=== Document excerpt ===

┌──

Lentil, mushroom, red pepper and spinach bake with crusty cheese topping, a vegetarian feast. Make sure you cook the lentils from scratch: it's better in value and not a lot of effort.
Lentils and me
When I was a kid my grandmother sometimes cooked lentil soup. I used to think it looked like mud, tasted like mud and smelled worse. I wasn’t a fan. Let’s face it: lentils used to be something weird out of the Bible or, at best, the domain of old hippie vegetarians.
But then a good few years ago I was travelling through north of Spain. It was late autumn, out of season and not exactly the Costa level of catering for hungry tourists. We ended up late one Sunday night in the city of Huesca.
It is a lovely place but clearly everyone there insisted on eating in on Sundays: there was nowhere open to grab some food. We were very tired and famished, and close to despair when after a couple of hours’ of trekking the town up and down we finally found an open eatery.

└──

=== Task set ===
- 1) Render this sentence from the lentil bake text in Spanish: "We ended up late one Sunday night in the city of Huesca."
- 2) According to the lentil bake text, what dish did the writer's grandmother sometimes cook?

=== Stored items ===
┌──

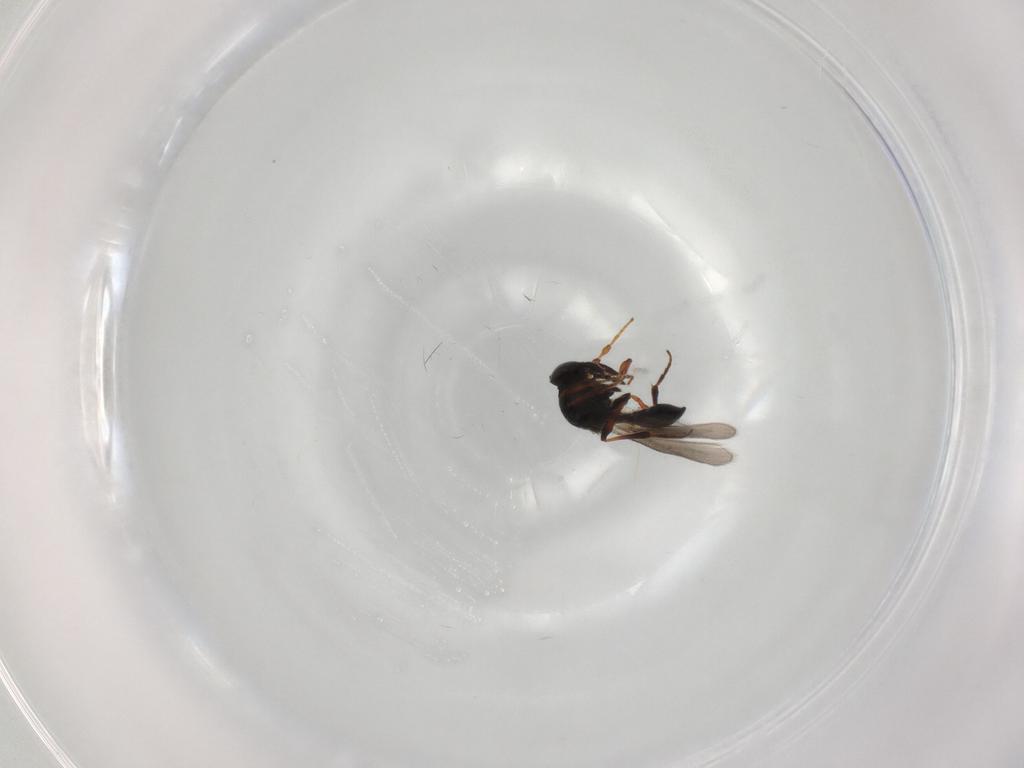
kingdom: Animalia
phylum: Arthropoda
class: Insecta
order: Hymenoptera
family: Platygastridae
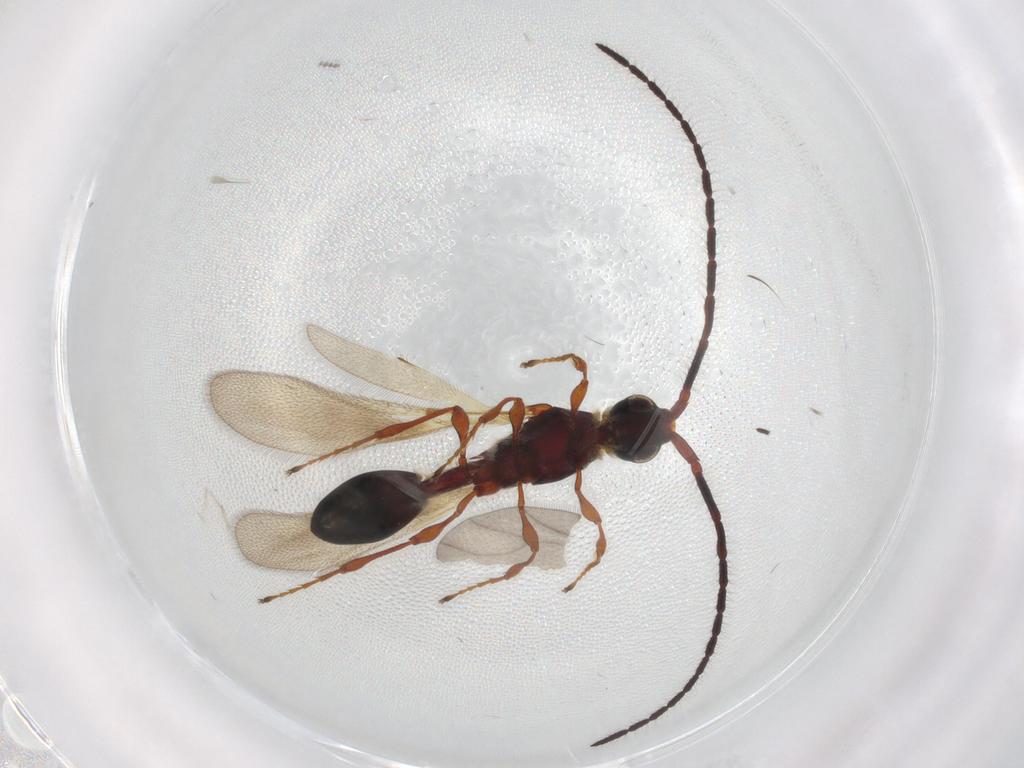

└──

=== Solution set ===
- 1) Acabamos tarde un domingo por la noche en la ciudad de Huesca.

- 2) Lentil soup.